• **Document passage**
Digital key to future success

17 May 2022 Seamus Ward

sonia patel lSonia Patel (pictured), NHS England and NHS Improvement system chief information officer and director of levelling up, told the online conference that the service must ensure access to four data assets, covering care (clinical information), workforce, estates and equipment, and finance data.

To support the use of data and drive efficiencies, she said the NHS has three pieces of guidance, two of which are published and the other in development.

The first document – the What good looks like framework – sets out success measures for every frontline system and organisation. ‘The document was designed not just to be the technical guide for chief information officers but very much to empower frontline leaders on the board, including our finance leaders,’ she said.

The second piece of guidance is Who pays for what proposals, giving clarity on responsibility for funding.

• **Records supplied**
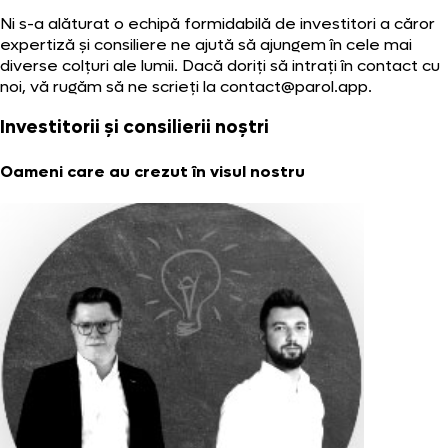
Ni s-a alăturat o echipă formidabilă de investitori a căror
expertiză și consiliere ne ajută să ajungem în cele mai
diverse colțuri ale lumii. Dacă doriți să intrați în contact cu
noi, vă rugăm să ne scrieți la
contact@parol.app
.
Investitorii și consilierii noștri
Oameni care au crezut în visul nostru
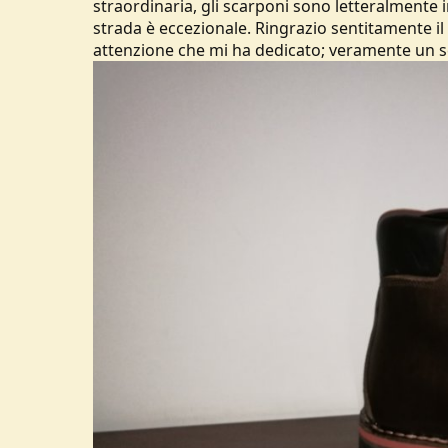
straordinaria, gli scarponi sono letteralmente in
strada è eccezionale. Ringrazio sentitamente il 
attenzione che mi ha dedicato; veramente un se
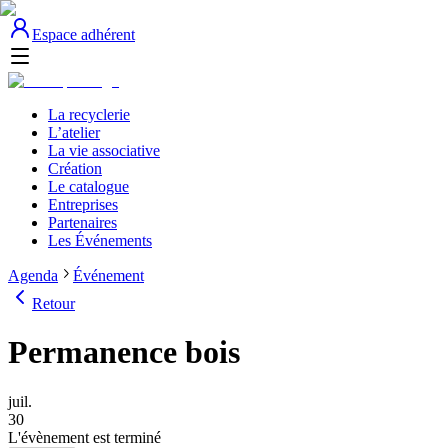
Espace adhérent
La recyclerie
L’atelier
La vie associative
Création
Le catalogue
Entreprises
Partenaires
Les Événements
Agenda
Événement
Retour
Permanence bois
juil.
30
L'évènement est terminé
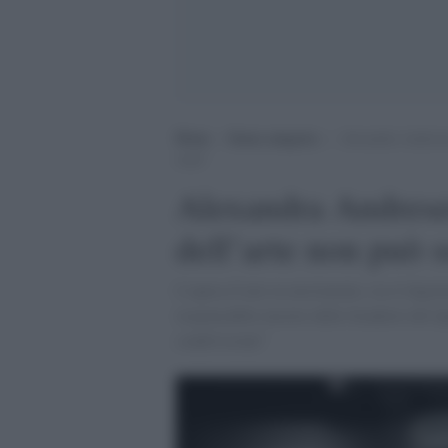
Home
>
Senza categoria
>
Alexandra Andresen:
reale”
Alexandra Andresen
dell’arte non può so
L’opera d’arte in movimento, tra il digital
responsabile mostre delle Scuderie del Qui
condivisione”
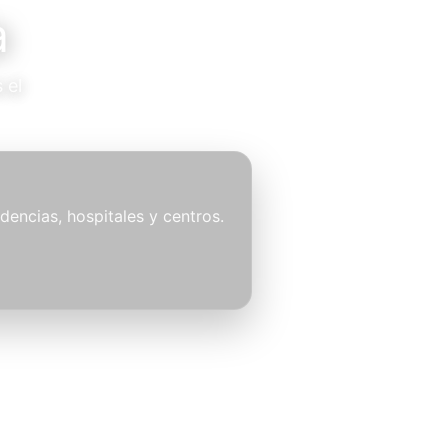
a
 el
idencias, hospitales y centros.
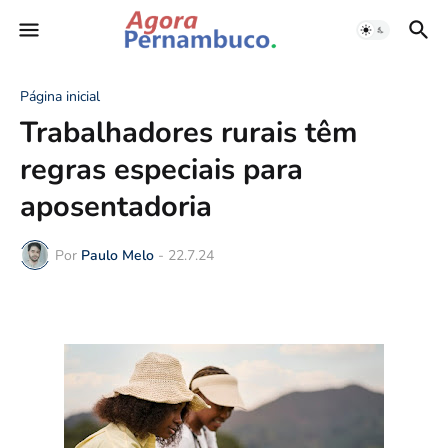
Página inicial
Trabalhadores rurais têm
regras especiais para
aposentadoria
Por
Paulo Melo
-
22.7.24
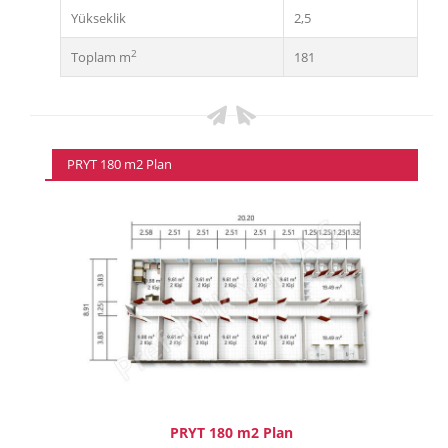
Yükseklik
2,5
2
Toplam m
181
PRYT 180 m2 Plan
PRYT 180 m2 Plan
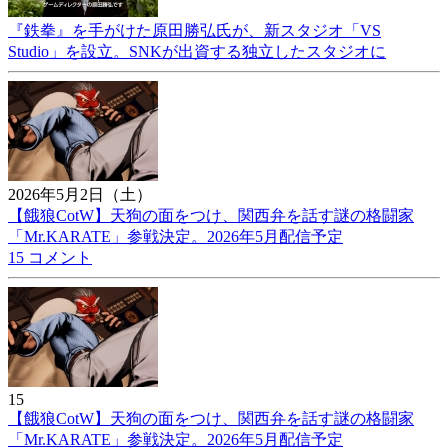
『鉄拳』を手がけた原田勝弘氏が、新スタジオ「VS
Studio」を設立。SNKが出資する独立したスタジオに
2026年5月2日（土）
【餓狼CotW】天狗の面をつけ、関西弁を話す謎の格闘家
「Mr.KARATE」参戦決定。2026年5月配信予定
15 コメント
15
【餓狼CotW】天狗の面をつけ、関西弁を話す謎の格闘家
「Mr.KARATE」参戦決定。2026年5月配信予定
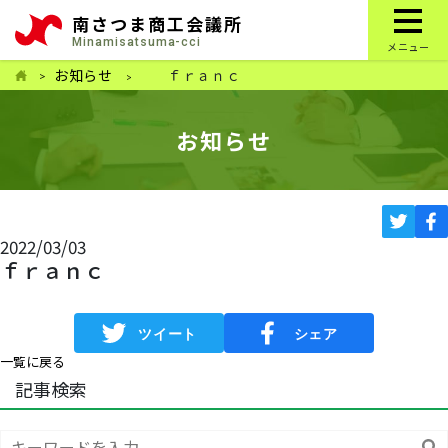
南さつま商工会議所
Minamisatsuma-cci
メニュー
お知らせ
ｆｒａｎｃ
お知らせ
2022/03/03
ｆｒａｎｃ
一覧に戻る
記事検索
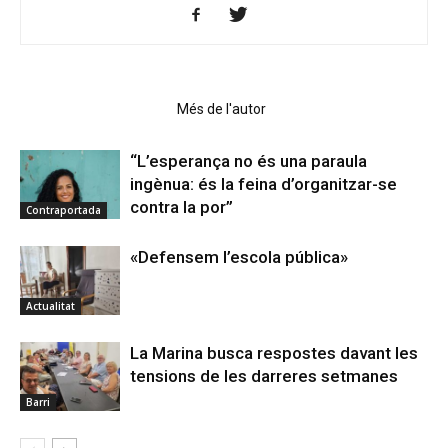
Articles relacionats
Més de l'autor
“L’esperança no és una paraula
ingènua: és la feina d’organitzar-se
contra la por”
Contraportada
«Defensem l’escola pública»
Actualitat
La Marina busca respostes davant les
tensions de les darreres setmanes
Barri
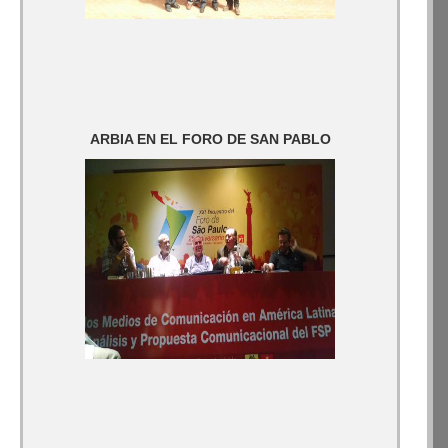
ARBIA EN EL FORO DE SAN PABLO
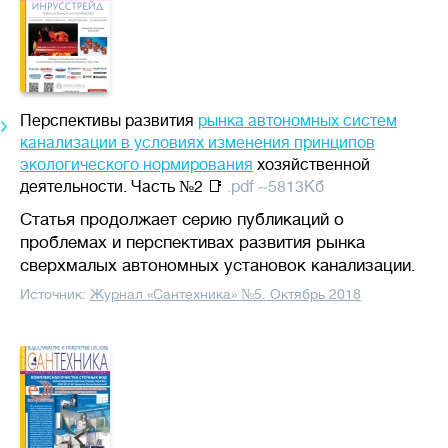
Перспективы развития
рынка автономных систем
канализации в условиях изменения принципов
экологического нормирования
хозяйственной
деятельности. Часть №2 📑
.pdf ~5813Кб
Статья продолжает серию публикаций о
проблемах и перспективах развития рынка
сверхмалых автономных установок канализации.
Источник:
Журнал «Сантехника» №5. Октябрь 2018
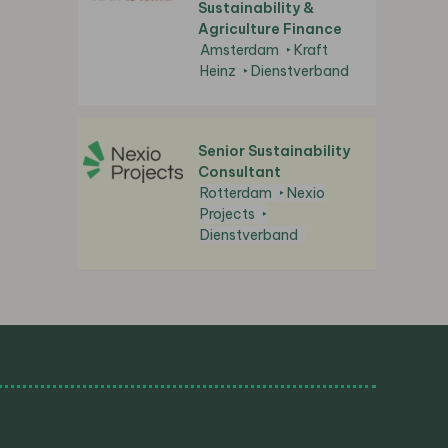
Sustainability &
Agriculture Finance
Amsterdam
Kraft
Heinz
Dienstverband
Senior Sustainability
Consultant
Rotterdam
Nexio
Projects
Dienstverband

• **Activity**
Reproduce the passage on NHS data and digital guidance, starting with "sonia patel lSonia" and going on through "leaders,’ she said.". The records have no connection to the text on NHS data and digital guidance.

• **Solution**
sonia patel lSonia Patel (pictured), NHS England and NHS Improvement system chief information officer and director of levelling up, told the online conference that the service must ensure access to four data assets, covering care (clinical information), workforce, estates and equipment, and finance data.

To support the use of data and drive efficiencies, she said the NHS has three pieces of guidance, two of which are published and the other in development.

The first document – the What good looks like framework – sets out success measures for every frontline system and organisation. ‘The document was designed not just to be the technical guide for chief information officers but very much to empower frontline leaders on the board, including our finance leaders,’ she said.